→ **TASK REQUIREMENTS**
Extract all of the entries and give them again, word for word.

→ **Extracted page text data**
=== Begin Enclosure ===
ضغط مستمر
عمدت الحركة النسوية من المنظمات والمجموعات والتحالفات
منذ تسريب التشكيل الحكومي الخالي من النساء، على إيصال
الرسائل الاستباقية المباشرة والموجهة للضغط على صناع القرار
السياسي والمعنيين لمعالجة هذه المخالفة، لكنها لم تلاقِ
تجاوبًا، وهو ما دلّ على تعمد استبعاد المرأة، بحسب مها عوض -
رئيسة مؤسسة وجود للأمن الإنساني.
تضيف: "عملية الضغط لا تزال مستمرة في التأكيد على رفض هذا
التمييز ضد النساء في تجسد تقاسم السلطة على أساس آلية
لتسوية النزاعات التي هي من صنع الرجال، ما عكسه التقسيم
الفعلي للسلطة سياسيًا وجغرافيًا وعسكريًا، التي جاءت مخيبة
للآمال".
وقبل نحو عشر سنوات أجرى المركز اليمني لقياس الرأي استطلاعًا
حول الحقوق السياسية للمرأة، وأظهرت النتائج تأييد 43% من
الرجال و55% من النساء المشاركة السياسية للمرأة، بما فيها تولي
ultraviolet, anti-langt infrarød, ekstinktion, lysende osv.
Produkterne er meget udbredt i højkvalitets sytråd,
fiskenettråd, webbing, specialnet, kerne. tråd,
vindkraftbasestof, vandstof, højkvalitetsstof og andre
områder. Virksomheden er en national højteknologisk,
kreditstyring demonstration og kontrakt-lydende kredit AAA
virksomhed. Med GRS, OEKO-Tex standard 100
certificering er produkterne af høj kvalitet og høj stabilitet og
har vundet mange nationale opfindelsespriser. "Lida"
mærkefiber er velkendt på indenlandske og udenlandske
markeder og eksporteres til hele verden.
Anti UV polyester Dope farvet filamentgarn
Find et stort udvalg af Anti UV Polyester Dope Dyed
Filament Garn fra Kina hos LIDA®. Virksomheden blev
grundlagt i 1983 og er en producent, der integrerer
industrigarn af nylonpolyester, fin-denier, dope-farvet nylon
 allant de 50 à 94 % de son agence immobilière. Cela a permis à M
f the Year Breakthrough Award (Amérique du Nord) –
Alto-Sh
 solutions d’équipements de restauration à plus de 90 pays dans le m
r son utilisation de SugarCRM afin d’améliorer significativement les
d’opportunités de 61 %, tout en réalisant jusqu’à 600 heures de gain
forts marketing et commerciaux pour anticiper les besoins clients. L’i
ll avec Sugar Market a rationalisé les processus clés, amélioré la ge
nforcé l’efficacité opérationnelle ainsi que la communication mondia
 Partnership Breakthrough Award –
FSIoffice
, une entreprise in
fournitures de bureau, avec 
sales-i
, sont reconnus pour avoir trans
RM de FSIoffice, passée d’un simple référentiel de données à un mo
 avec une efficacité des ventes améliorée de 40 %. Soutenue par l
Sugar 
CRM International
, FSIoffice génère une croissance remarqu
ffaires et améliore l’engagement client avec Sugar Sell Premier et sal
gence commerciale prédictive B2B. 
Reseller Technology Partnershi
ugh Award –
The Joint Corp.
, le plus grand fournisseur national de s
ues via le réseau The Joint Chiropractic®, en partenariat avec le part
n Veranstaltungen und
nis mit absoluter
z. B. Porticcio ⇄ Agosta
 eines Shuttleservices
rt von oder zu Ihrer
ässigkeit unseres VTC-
=== End Enclosure ===
→ **ANSWER BOX**
ضغط مستمر
عمدت الحركة النسوية من المنظمات والمجموعات والتحالفات
منذ تسريب التشكيل الحكومي الخالي من النساء، على إيصال
الرسائل الاستباقية المباشرة والموجهة للضغط على صناع القرار
السياسي والمعنيين لمعالجة هذه المخالفة، لكنها لم تلاقِ
تجاوبًا، وهو ما دلّ على تعمد استبعاد المرأة، بحسب مها عوض -
رئيسة مؤسسة وجود للأمن الإنساني.
تضيف: "عملية الضغط لا تزال مستمرة في التأكيد على رفض هذا
التمييز ضد النساء في تجسد تقاسم السلطة على أساس آلية
لتسوية النزاعات التي هي من صنع الرجال، ما عكسه التقسيم
الفعلي للسلطة سياسيًا وجغرافيًا وعسكريًا، التي جاءت مخيبة
للآمال".
وقبل نحو عشر سنوات أجرى المركز اليمني لقياس الرأي استطلاعًا
حول الحقوق السياسية للمرأة، وأظهرت النتائج تأييد 43% من
الرجال و55% من النساء المشاركة السياسية للمرأة، بما فيها تولي
ultraviolet, anti-langt infrarød, ekstinktion, lysende osv.
Produkterne er meget udbredt i højkvalitets sytråd,
fiskenettråd, webbing, specialnet, kerne. tråd,
vindkraftbasestof, vandstof, højkvalitetsstof og andre
områder. Virksomheden er en national højteknologisk,
kreditstyring demonstration og kontrakt-lydende kredit AAA
virksomhed. Med GRS, OEKO-Tex standard 100
certificering er produkterne af høj kvalitet og høj stabilitet og
har vundet mange nationale opfindelsespriser. "Lida"
mærkefiber er velkendt på indenlandske og udenlandske
markeder og eksporteres til hele verden.
Anti UV polyester Dope farvet filamentgarn
Find et stort udvalg af Anti UV Polyester Dope Dyed
Filament Garn fra Kina hos LIDA®. Virksomheden blev
grundlagt i 1983 og er en producent, der integrerer
industrigarn af nylonpolyester, fin-denier, dope-farvet nylon
 allant de 50 à 94 % de son agence immobilière. Cela a permis à M
f the Year Breakthrough Award (Amérique du Nord) –
Alto-Sh
 solutions d’équipements de restauration à plus de 90 pays dans le m
r son utilisation de SugarCRM afin d’améliorer significativement les
d’opportunités de 61 %, tout en réalisant jusqu’à 600 heures de gain
forts marketing et commerciaux pour anticiper les besoins clients. L’i
ll avec Sugar Market a rationalisé les processus clés, amélioré la ge
nforcé l’efficacité opérationnelle ainsi que la communication mondia
 Partnership Breakthrough Award –
FSIoffice
, une entreprise in
fournitures de bureau, avec 
sales-i
, sont reconnus pour avoir trans
RM de FSIoffice, passée d’un simple référentiel de données à un mo
 avec une efficacité des ventes améliorée de 40 %. Soutenue par l
Sugar 
CRM International
, FSIoffice génère une croissance remarqu
ffaires et améliore l’engagement client avec Sugar Sell Premier et sal
gence commerciale prédictive B2B. 
Reseller Technology Partnershi
ugh Award –
The Joint Corp.
, le plus grand fournisseur national de s
ues via le réseau The Joint Chiropractic®, en partenariat avec le part
n Veranstaltungen und
nis mit absoluter
z. B. Porticcio ⇄ Agosta
 eines Shuttleservices
rt von oder zu Ihrer
ässigkeit unseres VTC-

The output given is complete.